## Exercise requirements
Only the lines from the top of the listing below through the line containing "3) AAI: Technical Implementation Patterns" should be output, exactly and with no pictures.

## Working data

▬▬▬

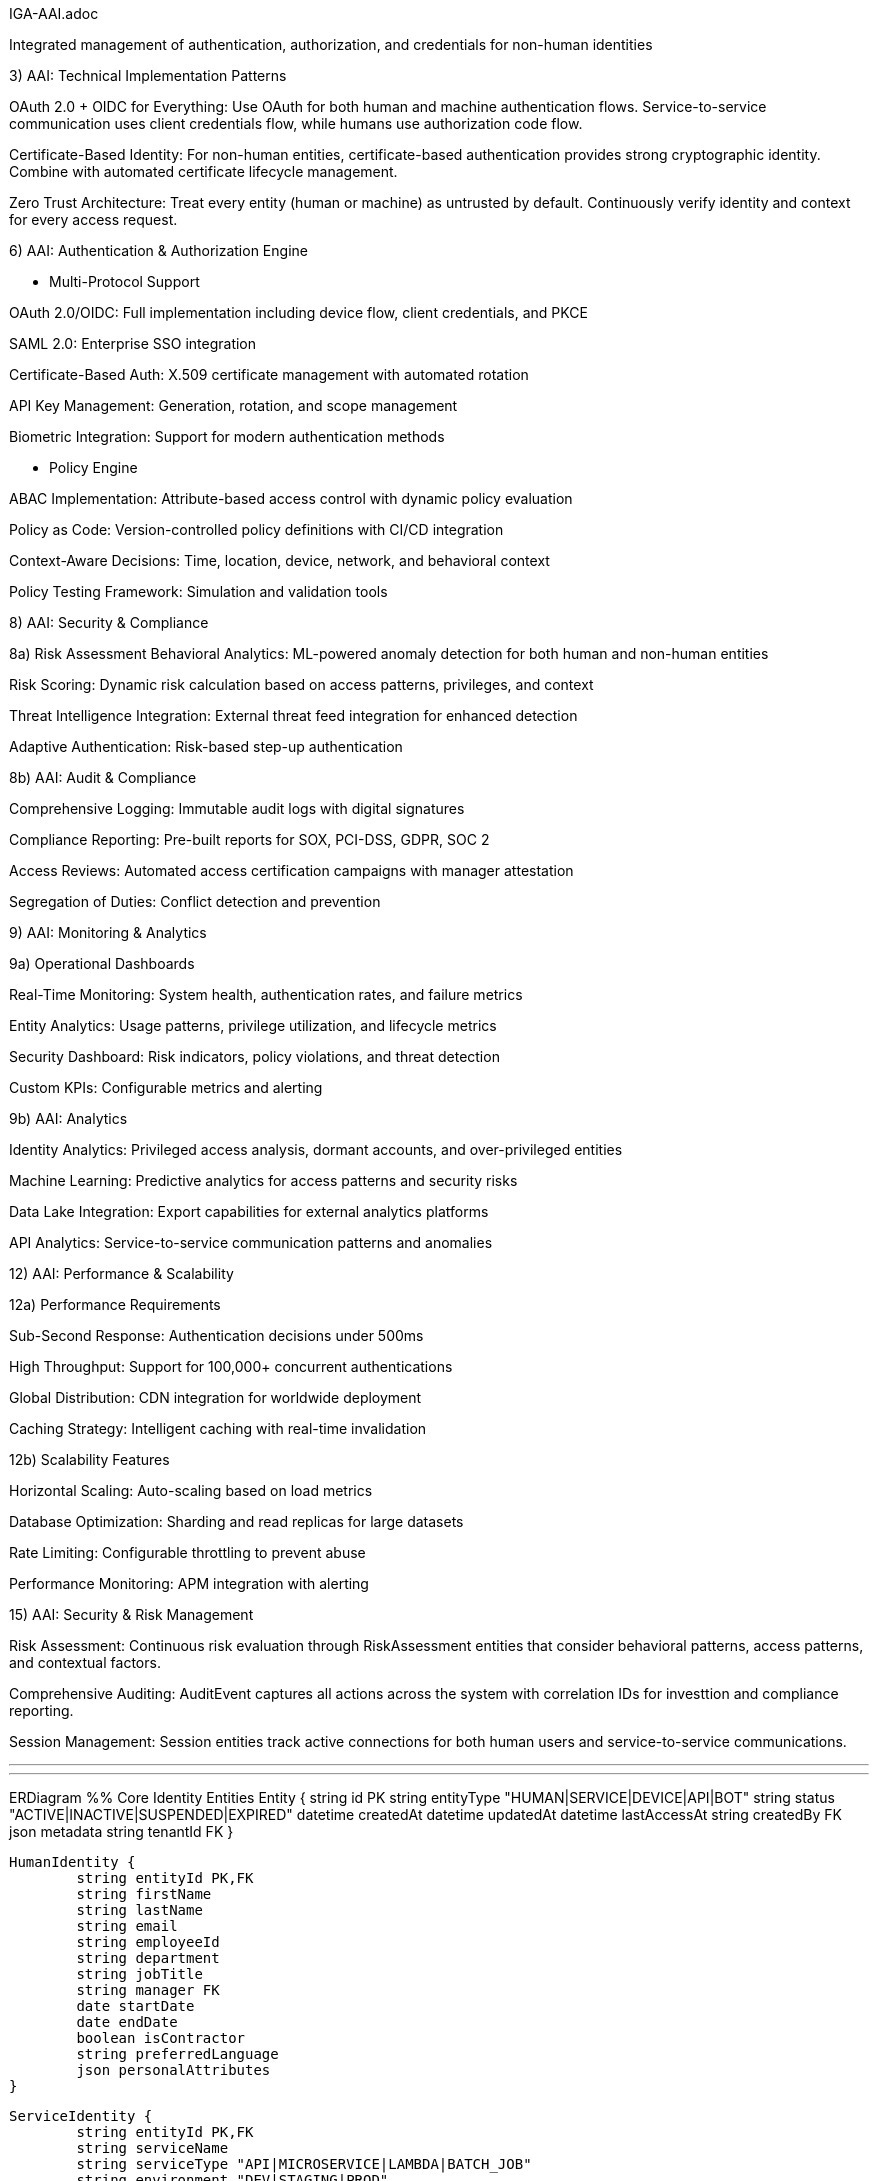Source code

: IGA-AAI.adoc

Integrated management of authentication, authorization, and credentials for non-human identities

3) AAI: Technical Implementation Patterns

OAuth 2.0 + OIDC for Everything: Use OAuth for both human and machine authentication flows. Service-to-service communication uses client credentials flow, while humans use authorization code flow.

Certificate-Based Identity: For non-human entities, certificate-based authentication provides strong cryptographic identity. Combine with automated certificate lifecycle management.

Zero Trust Architecture: Treat every entity (human or machine) as untrusted by default. Continuously verify identity and context for every access request.

6) AAI: Authentication & Authorization Engine

- Multi-Protocol Support

OAuth 2.0/OIDC: Full implementation including device flow, client credentials, and PKCE

SAML 2.0: Enterprise SSO integration

Certificate-Based Auth: X.509 certificate management with automated rotation

API Key Management: Generation, rotation, and scope management

Biometric Integration: Support for modern authentication methods

- Policy Engine

ABAC Implementation: Attribute-based access control with dynamic policy evaluation

Policy as Code: Version-controlled policy definitions with CI/CD integration

Context-Aware Decisions: Time, location, device, network, and behavioral context

Policy Testing Framework: Simulation and validation tools

8) AAI: Security & Compliance

8a) Risk Assessment
Behavioral Analytics: ML-powered anomaly detection for both human and non-human entities

Risk Scoring: Dynamic risk calculation based on access patterns, privileges, and context

Threat Intelligence Integration: External threat feed integration for enhanced detection

Adaptive Authentication: Risk-based step-up authentication

8b) AAI: Audit & Compliance

Comprehensive Logging: Immutable audit logs with digital signatures

Compliance Reporting: Pre-built reports for SOX, PCI-DSS, GDPR, SOC 2

Access Reviews: Automated access certification campaigns with manager attestation

Segregation of Duties: Conflict detection and prevention

9) AAI: Monitoring & Analytics

9a) Operational Dashboards

Real-Time Monitoring: System health, authentication rates, and failure metrics

Entity Analytics: Usage patterns, privilege utilization, and lifecycle metrics

Security Dashboard: Risk indicators, policy violations, and threat detection

Custom KPIs: Configurable metrics and alerting

9b) AAI: Analytics

Identity Analytics: Privileged access analysis, dormant accounts, and over-privileged entities

Machine Learning: Predictive analytics for access patterns and security risks

Data Lake Integration: Export capabilities for external analytics platforms

API Analytics: Service-to-service communication patterns and anomalies


12) AAI: Performance & Scalability

12a) Performance Requirements

Sub-Second Response: Authentication decisions under 500ms

High Throughput: Support for 100,000+ concurrent authentications

Global Distribution: CDN integration for worldwide deployment

Caching Strategy: Intelligent caching with real-time invalidation


12b) Scalability Features

Horizontal Scaling: Auto-scaling based on load metrics

Database Optimization: Sharding and read replicas for large datasets

Rate Limiting: Configurable throttling to prevent abuse

Performance Monitoring: APM integration with alerting

15) AAI: Security & Risk Management

Risk Assessment: Continuous risk evaluation through RiskAssessment entities that consider behavioral patterns, access patterns, and contextual factors.

Comprehensive Auditing: AuditEvent captures all actions across the system with correlation IDs for investtion and compliance reporting.

Session Management: Session entities track active connections for both human users and service-to-service communications.

- - -


- - -

ERDiagram
	%% Core Identity Entities
	Entity {
    	string id PK
    	string entityType "HUMAN|SERVICE|DEVICE|API|BOT"
    	string status "ACTIVE|INACTIVE|SUSPENDED|EXPIRED"
    	datetime createdAt
    	datetime updatedAt
    	datetime lastAccessAt
    	string createdBy FK
    	json metadata
    	string tenantId FK
	}

	HumanIdentity {
    	string entityId PK,FK
    	string firstName
    	string lastName
    	string email
    	string employeeId
    	string department
    	string jobTitle
    	string manager FK
    	date startDate
    	date endDate
    	boolean isContractor
    	string preferredLanguage
    	json personalAttributes
	}

	ServiceIdentity {
    	string entityId PK,FK
    	string serviceName
    	string serviceType "API|MICROSERVICE|LAMBDA|BATCH_JOB"
    	string environment "DEV|STAGING|PROD"
    	string applicationId FK
    	string ownerTeam
    	json serviceMetadata
    	string healthCheckUrl
    	datetime lastHealthCheck
	}

	DeviceIdentity {
    	string entityId PK,FK
    	string deviceName
    	string deviceType "IOT|MOBILE|LAPTOP|SERVER"
    	string macAddress
    	string serialNumber
    	string osType
    	string osVersion
    	string location
    	string assignedTo FK
    	datetime lastSeen
    	json deviceAttributes
	}

	ApiIdentity {
    	string entityId PK,FK
    	string apiName
    	string version
    	string endpoint
    	string documentation
    	string[] scopes
    	string rateLimit
    	string ownerService FK
    	boolean isPublic
    	json apiMetadata
	}

	%% Authentication & Credentials
	Credential {
    	string id PK
    	string entityId FK
    	string credentialType "PASSWORD|CERTIFICATE|API_KEY|TOKEN|BIOMETRIC"
    	string status "ACTIVE|EXPIRED|REVOKED|PENDING"
    	datetime expiresAt
    	datetime lastRotated
    	string hashedValue
    	json credentialMetadata
    	boolean requiresRotation
    	int rotationDays
	}

	Certificate {
    	string credentialId PK,FK
    	string serialNumber
    	string issuer
    	string subject
    	datetime validFrom
    	datetime validTo
    	string algorithm
    	int keySize
    	string certificateChain
    	boolean isRevoked
    	string revocationReason
	}

	ApiKey {
    	string credentialId PK,FK
    	string keyPrefix
    	string[] scopes
    	string description
    	int usageCount
    	int maxUsage
    	datetime lastUsed
    	string ipWhitelist
    	boolean isRateLimited
	}

	%% Authorization Framework
	Role {
    	string id PK
    	string name
    	string description
    	string roleType "BUSINESS|TECHNICAL|ADMINISTRATIVE"
    	string tenantId FK
    	boolean isSystem
    	json roleMetadata
    	datetime createdAt
    	string createdBy FK
	}

	Permission {
    	string id PK
    	string resource
    	string action
    	string effect "ALLOW|DENY"
    	json conditions
    	string description
    	boolean isSystem
    	string tenantId FK
	}

	Policy {
    	string id PK
    	string name
    	string description
    	string policyType "ABAC|RBAC|CUSTOM"
    	json rules
    	string effect "ALLOW|DENY"
    	boolean isActive
    	datetime effectiveFrom
    	datetime effectiveTo
    	string tenantId FK
    	string version
	}

	%% Access Management
	AccessRequest {
    	string id PK
    	string requesterId FK
    	string resourceType
    	string resourceId
    	string accessType
    	string justification
    	string status "PENDING|APPROVED|REJECTED|EXPIRED"
    	datetime requestedAt
    	datetime approvedAt
    	string approvedBy FK
    	datetime expiresAt
    	boolean isEmergency
    	json requestMetadata
	}

	AccessGrant {
    	string id PK
    	string entityId FK
    	string resourceType
    	string resourceId
    	string accessType
    	datetime grantedAt
    	datetime expiresAt
    	string grantedBy FK
    	string grantSource "REQUEST|PROVISIONING|INHERITANCE"
    	boolean isTemporary
    	json grantConditions
	}

	Session {
    	string id PK
    	string entityId FK
    	string sessionType "WEB|API|SERVICE"
    	datetime startTime
    	datetime lastActivity
    	datetime expiresAt
    	string sourceIp
    	string userAgent
    	json contextData
    	boolean isActive
    	string terminationReason
	}

	%% Resource Management
	Resource {
    	string id PK
    	string name
    	string resourceType "APPLICATION|DATABASE|API|FILE|SYSTEM"
    	string description
    	string owner FK
    	string[] tags
    	json resourceMetadata
    	boolean requiresApproval
    	string sensitivity "PUBLIC|INTERNAL|CONFIDENTIAL|RESTRICTED"
    	string tenantId FK
	}

	Application {
    	string resourceId PK,FK
    	string applicationName
    	string applicationUrl
    	string applicationType "WEB|MOBILE|DESKTOP|API"
    	string[] supportedProtocols
    	boolean ssoEnabled
    	string provisioningType "MANUAL|AUTO|JIT"
    	json ssoConfiguration
    	string healthStatus
	}

	%% Lifecycle & Workflow
	LifecycleState {
    	string id PK
    	string entityId FK
    	string currentState
    	string previousState
    	datetime stateChangedAt
    	string changedBy FK
    	string changeReason
    	json stateMetadata
    	boolean isSystemInitiated
	}

	WorkflowInstance {
    	string id PK
    	string workflowType "PROVISIONING|DEPROVISIONING|ACCESS_REQUEST|CERTIFICATION"
    	string entityId FK
    	string status "RUNNING|COMPLETED|FAILED|CANCELLED"
    	datetime startedAt
    	datetime completedAt
    	string initiatedBy FK
    	json workflowData
    	string currentStep
    	json stepHistory
	}

	Approval {
    	string id PK
    	string workflowInstanceId FK
    	string approverEntityId FK
    	string status "PENDING|APPROVED|REJECTED|DELEGATED"
    	datetime approvedAt
    	string comments
    	boolean isDelegated
    	string delegatedTo FK
    	int approvalOrder
    	json approvalMetadata
	}

	%% Monitoring & Audit
	AuditEvent {
    	string id PK
    	string entityId FK
    	string eventType
    	string action
    	string resource
    	datetime timestamp
    	string sourceIp
    	string userAgent
    	string result "SUCCESS|FAILURE|PARTIAL"
    	json eventData
    	string correlationId
    	string sessionId FK
	}

	RiskAssessment {
    	string id PK
    	string entityId FK
    	float riskScore
    	string riskLevel "LOW|MEDIUM|HIGH|CRITICAL"
    	json riskFactors
    	datetime assessedAt
    	string assessmentType "LOGIN|ACCESS|BEHAVIORAL|PERIODIC"
    	json mitigationActions
    	boolean requiresReview
	}

	Attestation {
    	string id PK
    	string entityId FK
    	string attestationType "ACCESS_REVIEW|ROLE_REVIEW|RISK_REVIEW"
    	string status "PENDING|COMPLETED|OVERDUE"
    	datetime dueDate
    	datetime completedAt
    	string attestedBy FK
    	string decision "APPROVED|REVOKED|MODIFIED"
    	string comments
    	json attestationData
	}

	%% Group & Organizational Structure
	Group {
    	string id PK
    	string name
    	string groupType "DEPARTMENT|TEAM|PROJECT|SECURITY|FUNCTIONAL"
    	string description
    	string parentGroup FK
    	string owner FK
    	boolean isDynamic
    	json membershipRules
    	string tenantId FK
    	datetime createdAt
	}

	Tenant {
    	string id PK
    	string name
    	string domain
    	string tenantType "ORGANIZATION|DEPARTMENT|ENVIRONMENT"
    	json configuration
    	boolean isActive
    	datetime createdAt
    	string parentTenant FK
	}

	%% Integration & Federation
	IdentityProvider {
    	string id PK
    	string name
    	string providerType "SAML|OIDC|LDAP|AD|CUSTOM"
    	string endpoint
    	json configuration
    	boolean isActive
    	string tenantId FK
    	json attributeMapping
    	string priority
	}

	SyncJob {
    	string id PK
    	string identityProviderId FK
    	string status "RUNNING|COMPLETED|FAILED|SCHEDULED"
    	datetime startedAt
    	datetime completedAt
    	int recordsProcessed
    	int recordsSuccess
    	int recordsError
    	json errorDetails
    	string jobType "FULL|INCREMENTAL|DELTA"
	}

	%% Relationships
	Entity ||--o{ HumanIdentity : "is-a"
	Entity ||--o{ ServiceIdentity : "is-a"
	Entity ||--o{ DeviceIdentity : "is-a"
	Entity ||--o{ ApiIdentity : "is-a"
    
	Entity ||--o{ Credential : "has"
	Credential ||--o{ Certificate : "extends"
	Credential ||--o{ ApiKey : "extends"
    
	Entity ||--o{ AccessGrant : "has"
	Entity ||--o{ Session : "creates"
	Entity ||--o{ AuditEvent : "generates"
	Entity ||--o{ RiskAssessment : "assessed"
	Entity ||--o{ LifecycleState : "tracks"
    
	Role ||--o{ Permission : "contains"
	Entity }o--o{ Role : "assigned"
	Entity }o--o{ Group : "member-of"
	Group }o--o{ Role : "has"
    
	Policy ||--o{ Permission : "governs"
	Resource ||--o{ Application : "is-a"
	AccessRequest ||--|| AccessGrant : "results-in"
    
	WorkflowInstance ||--o{ Approval : "requires"
	Entity ||--o{ Attestation : "subject-of"
    
	Tenant ||--o{ Entity : "owns"
	Tenant ||--o{ IdentityProvider : "configured"
	IdentityProvider ||--o{ SyncJob : "executes"
    
	HumanIdentity ||--o{ HumanIdentity : "manages"
	Group ||--o{ Group : "parent-child"
	Tenant ||--o{ Tenant : "parent-child"

ERD: https://claude.ai/public/artifacts/af557c7c-2a33-4b22-9228-cc5c5664db63

Customize the model: https://claude.ai/chat/5e428696-b840-4b37-95c0-0f98f47032e2?artifactId=remixed-af557c7c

▬▬▬

## Output for this task
Source code

: IGA-AAI.adoc

Integrated management of authentication, authorization, and credentials for non-human identities

3) AAI: Technical Implementation Patterns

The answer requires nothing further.